As exportações do Rio Grande do Sul atingiram US$ 4,7 bilhões no primeiro trimestre de 2025, um crescimento de 10,9% em relação ao mesmo período do ano passado. O resultado, divulgado pelo Departamento de Economia e Estatística (DEE), vinculado à Secretaria de Planejamento, Governança e Gestão (SPGG), representa o terceiro maior valor nominal da série histórica iniciada em 1997.
O desempenho positivo contrasta com a média nacional, que registrou queda de 5,1% no mesmo período. Os principais produtos exportados pelo estado foram fumo não manufaturado (US$ 602,8 milhões), cereais (US$ 573,4 milhões), carne de frango (US$ 340,9 milhões), farelo de soja (US$ 271 milhões), celulose (US$ 267 milhões) e soja em grão (US$ 242,3 milhões).
Entre os destaques de crescimento absoluto estão a soja em grão, com alta de 74,5% (US$ 103,5 milhões), os cereais (+19,4%) e a carne suína (+27,7%). Por outro lado, houve queda nas exportações de farelo de soja (-11,3%), madeira (-28,9%) e colheitadeiras (-40,4%).
No total, o RS exportou para 188 países. A China manteve-se como principal destino (15% do total), seguida por União Europeia (11,1%), Estados Unidos (9,9%) e Argentina (7%). Apesar do bom desempenho geral, países como Japão, Filipinas, Tailândia e o próprio bloco europeu reduziram suas importações de produtos gaúchos.

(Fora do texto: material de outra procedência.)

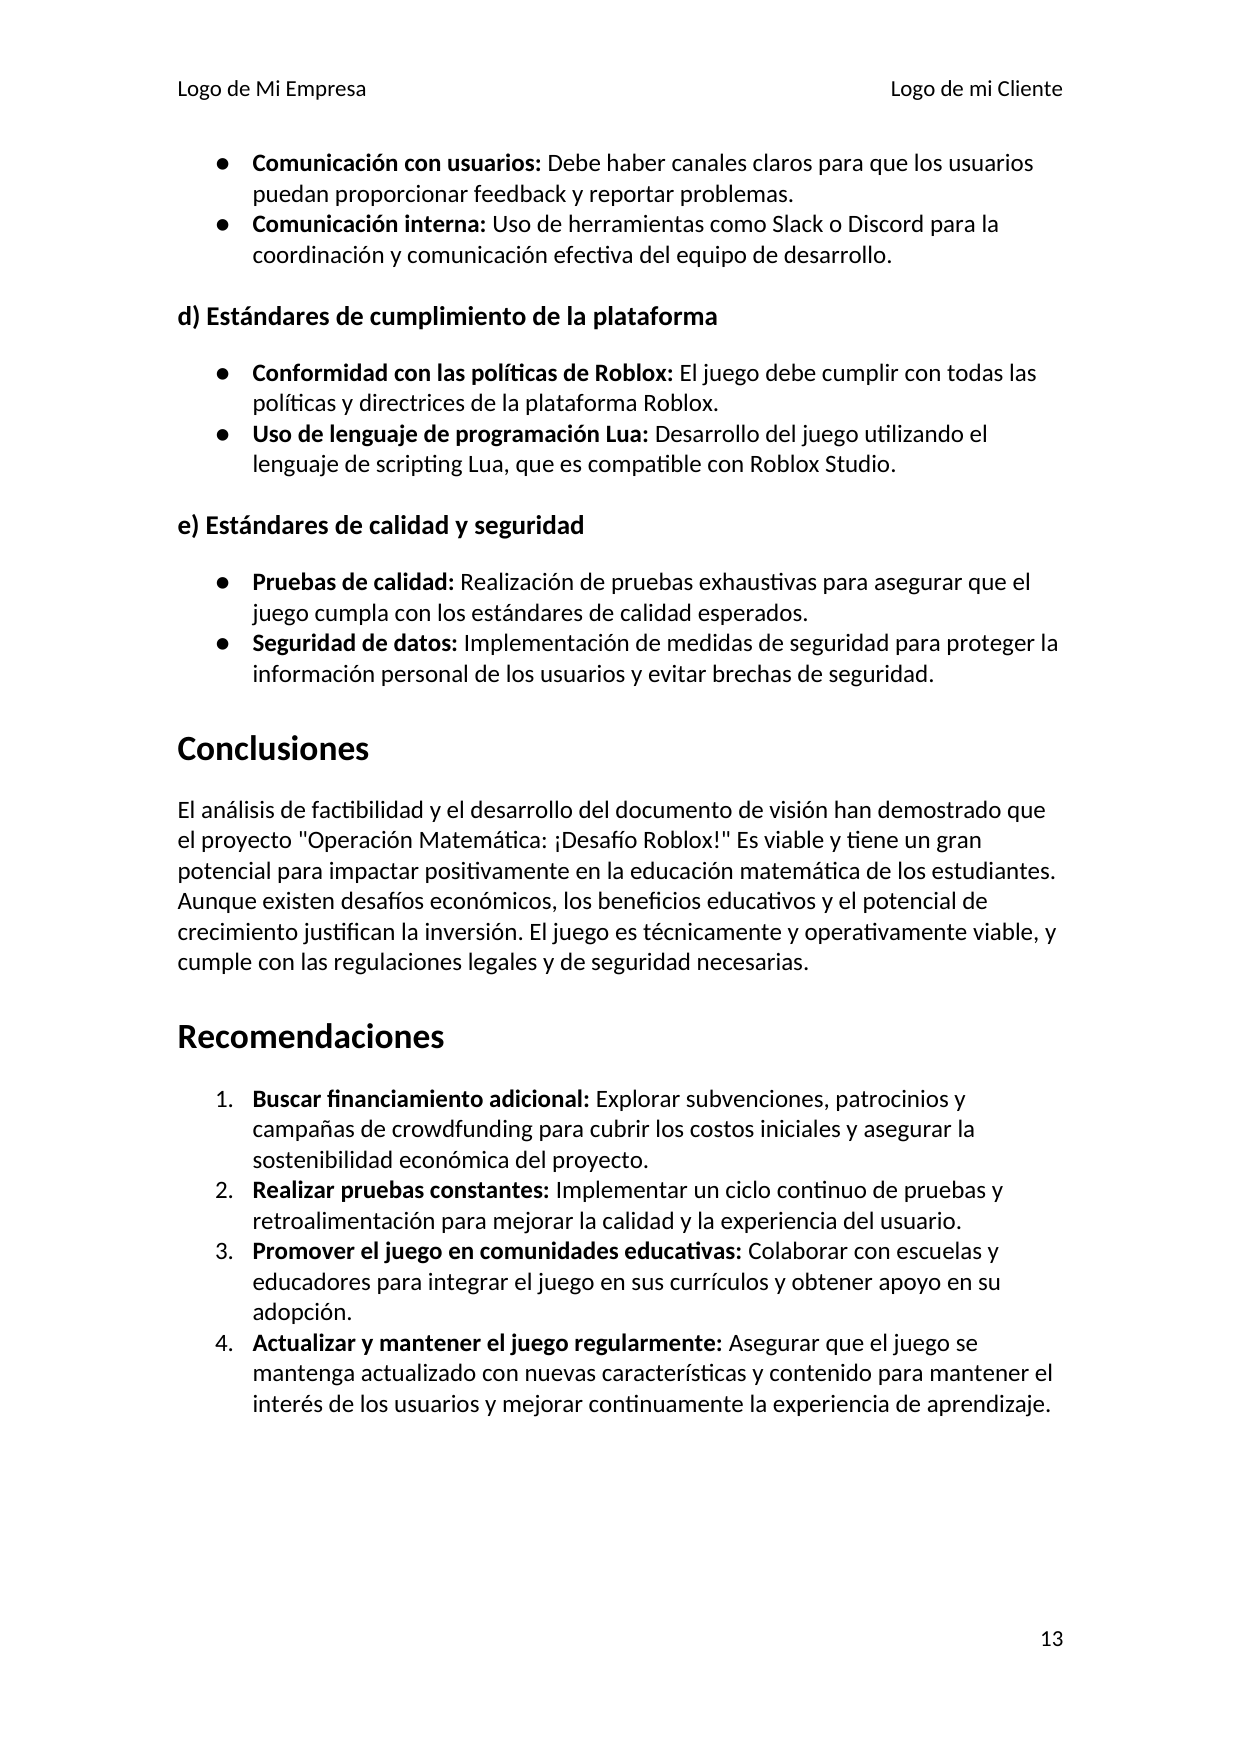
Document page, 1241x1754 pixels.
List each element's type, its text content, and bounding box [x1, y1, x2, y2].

subtitle Recomendaciones [177, 1014, 1063, 1058]
list Buscar financiamiento adicional: Explorar subvenciones, patrocinios y campañas de crowdfunding para cubrir los costos iniciales y asegurar la sostenibilidad económica del proyecto. [215, 1083, 1063, 1174]
subtitle e) Estándares de calidad y seguridad [177, 508, 1063, 541]
list Seguridad de datos: Implementación de medidas de seguridad para proteger la información personal de los usuarios y evitar brechas de seguridad. [215, 627, 1063, 688]
list Comunicación con usuarios: Debe haber canales claros para que los usuarios puedan proporcionar feedback y reportar problemas. [215, 148, 1063, 209]
subtitle d) Estándares de cumplimiento de la plataforma [177, 299, 1063, 332]
list Promover el juego en comunidades educativas: Colaborar con escuelas y educadores para integrar el juego en sus currículos y obtener apoyo en su adopción. [215, 1235, 1063, 1327]
subtitle Conclusiones [177, 726, 1063, 769]
list Realizar pruebas constantes: Implementar un ciclo continuo de pruebas y retroalimentación para mejorar la calidad y la experiencia del usuario. [215, 1174, 1063, 1235]
list Conformidad con las políticas de Roblox: El juego debe cumplir con todas las políticas y directrices de la plataforma Roblox. [215, 357, 1063, 418]
list Pruebas de calidad: Realización de pruebas exhaustivas para asegurar que el juego cumpla con los estándares de calidad esperados. [215, 566, 1063, 627]
list Uso de lenguaje de programación Lua: Desarrollo del juego utilizando el lenguaje de scripting Lua, que es compatible con Roblox Studio. [215, 418, 1063, 479]
text El análisis de factibilidad y el desarrollo del documento de visión han demostrado que el proyecto "Operación Matemática: ¡Desafío Roblox!" Es viable y tiene un gran potencial para impactar positivamente en la educación matemática de los estudiantes. Aunque existen desafíos económicos, los beneficios educativos y el potencial de crecimiento justifican la inversión. El juego es técnicamente y operativamente viable, y cumple con las regulaciones legales y de seguridad necesarias. [177, 794, 1063, 977]
list Comunicación interna: Uso de herramientas como Slack o Discord para la coordinación y comunicación efectiva del equipo de desarrollo. [215, 209, 1063, 270]
list Actualizar y mantener el juego regularmente: Asegurar que el juego se mantenga actualizado con nuevas características y contenido para mantener el interés de los usuarios y mejorar continuamente la experiencia de aprendizaje. [215, 1327, 1063, 1418]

O relatório também destaca os efeitos de ações diplomáticas e comerciais recentes, como a missão do governo brasileiro ao Japão e Vietnã, que poderá ampliar a exportação de carne bovina para o mercado asiático.
No entanto, o cenário internacional segue com incertezas, como as flutuações da moeda argentina e a imposição de tarifas pelos Estados Unidos a produtos brasileiros, o que pode impactar setores estratégicos da economia gaúcha.